# Buying Jewelry Scrap



## Anonymous (Jul 28, 2007)

Hi Everyone:

I'm thinking about getting into precious metal refining as a second business.

My question is this; When buying gold jewelry, is their some formula that's used to set a price. Spot gold price alone can't be used- can it? If so- how does one make their money? Just from refining and keeping the leftover silver? 


Thanks

Bob


----------



## goldsilverpro (Jul 28, 2007)

Catfish is probably the best member to answer your questions. Also, go to his profile and look at his posts, especially his earlier ones. He pretty well outlined his methods in these posts.

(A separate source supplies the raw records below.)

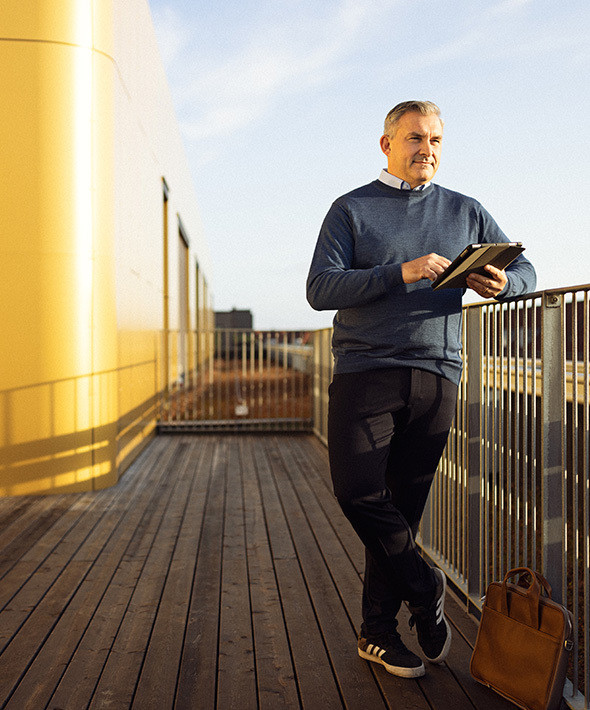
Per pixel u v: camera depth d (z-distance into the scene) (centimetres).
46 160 444
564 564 175
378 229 175
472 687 183
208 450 639
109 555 316
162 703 178
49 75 442
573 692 173
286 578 282
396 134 177
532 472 189
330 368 629
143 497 441
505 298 179
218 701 179
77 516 392
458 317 180
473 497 242
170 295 1030
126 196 556
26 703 179
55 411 452
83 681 191
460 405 262
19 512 403
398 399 174
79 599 258
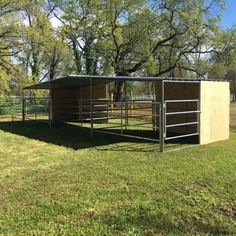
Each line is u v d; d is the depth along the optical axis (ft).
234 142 39.01
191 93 44.96
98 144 38.04
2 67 87.15
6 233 15.51
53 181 22.93
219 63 101.76
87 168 26.43
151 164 27.66
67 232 15.61
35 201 19.24
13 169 26.37
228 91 41.24
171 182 22.66
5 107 89.61
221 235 15.65
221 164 27.66
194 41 96.32
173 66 100.48
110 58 104.32
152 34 97.76
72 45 111.34
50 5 108.88
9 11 83.41
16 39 84.38
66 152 33.37
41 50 89.25
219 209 18.47
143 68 100.58
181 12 90.68
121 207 18.43
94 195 20.17
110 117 62.49
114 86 102.12
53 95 66.90
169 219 17.06
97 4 102.63
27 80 89.81
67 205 18.61
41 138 43.37
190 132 45.42
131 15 98.12
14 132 49.93
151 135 45.39
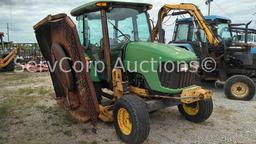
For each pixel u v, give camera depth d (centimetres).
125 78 522
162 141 469
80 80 490
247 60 831
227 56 840
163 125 543
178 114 611
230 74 866
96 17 542
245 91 746
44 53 603
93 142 468
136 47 500
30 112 639
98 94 567
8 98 790
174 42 974
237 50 839
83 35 581
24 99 770
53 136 497
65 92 579
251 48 884
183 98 470
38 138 489
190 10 790
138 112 430
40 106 687
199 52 884
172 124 549
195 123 554
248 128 527
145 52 486
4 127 543
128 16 543
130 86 520
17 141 477
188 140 473
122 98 460
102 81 568
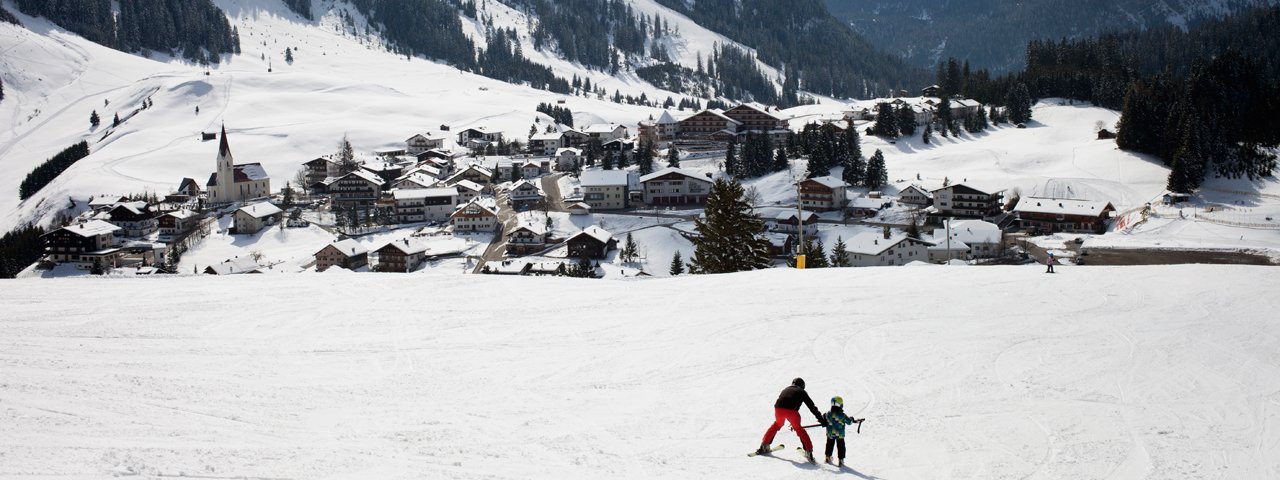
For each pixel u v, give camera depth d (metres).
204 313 32.03
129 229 137.12
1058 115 185.00
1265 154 133.88
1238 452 18.59
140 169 194.12
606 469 17.28
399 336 28.64
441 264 114.88
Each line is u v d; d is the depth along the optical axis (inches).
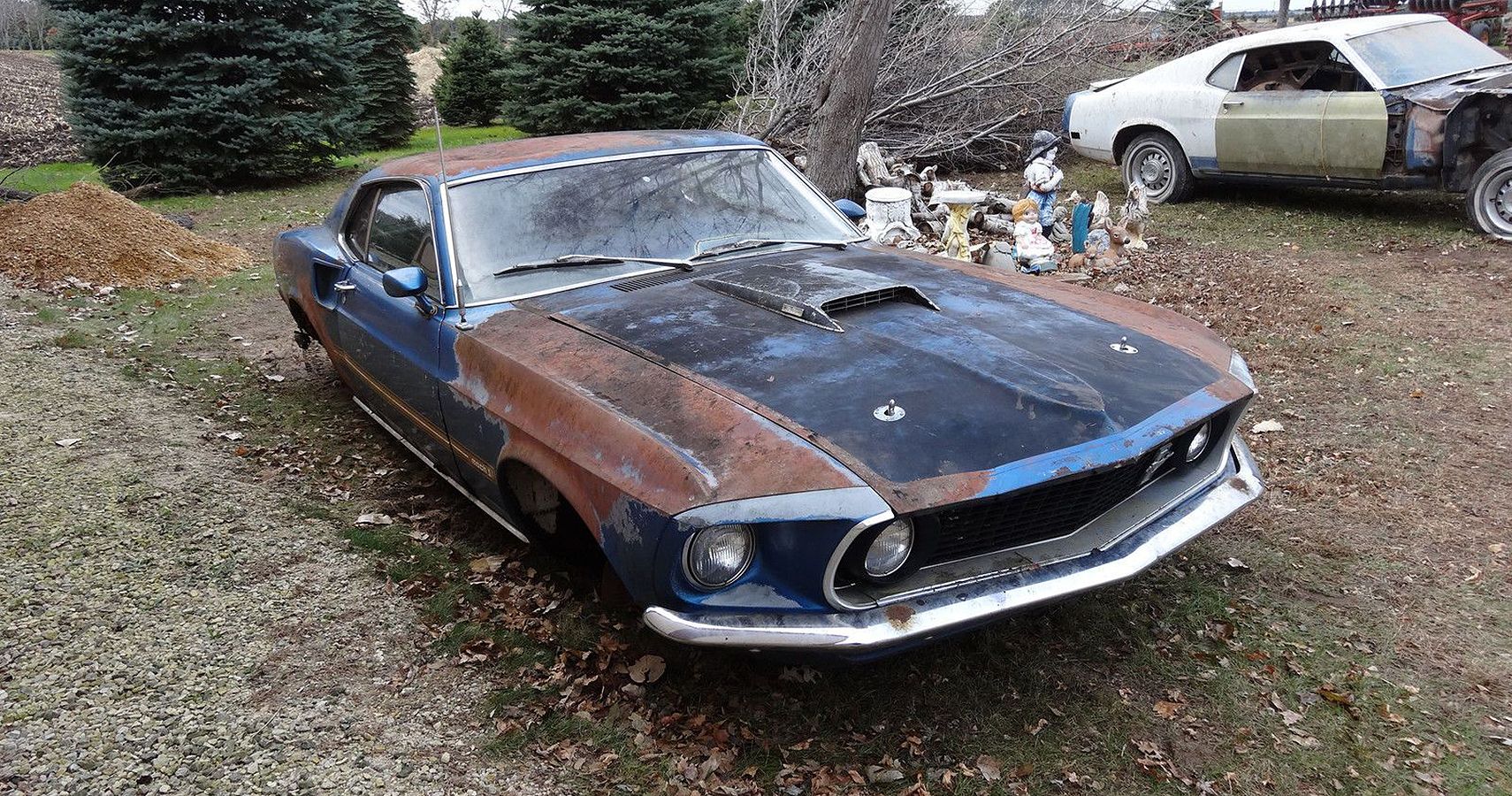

The pricing depends on who you're buying from and how much you're able to sell it for. If you buy from the public, the profit margin is much greater than if you buy from pawn shops, coin stores, jewelers, or other buyers. However, both are lucrative if you get your numbers straight. Buying from the buyers is lower margin but higher volume.

Although some would disagree, I think more money can be made on karat gold by simply buying and selling, without refining it. In my experience, the secret is to turn your money as often and as many times as possible per unit time. The refining process slows this down considerably. Also, by turning the metal fast, you are not as affected by daily changes in the market price. If you get to the point where you're doing big volume, that's when you MIGHT consider doing your own refining.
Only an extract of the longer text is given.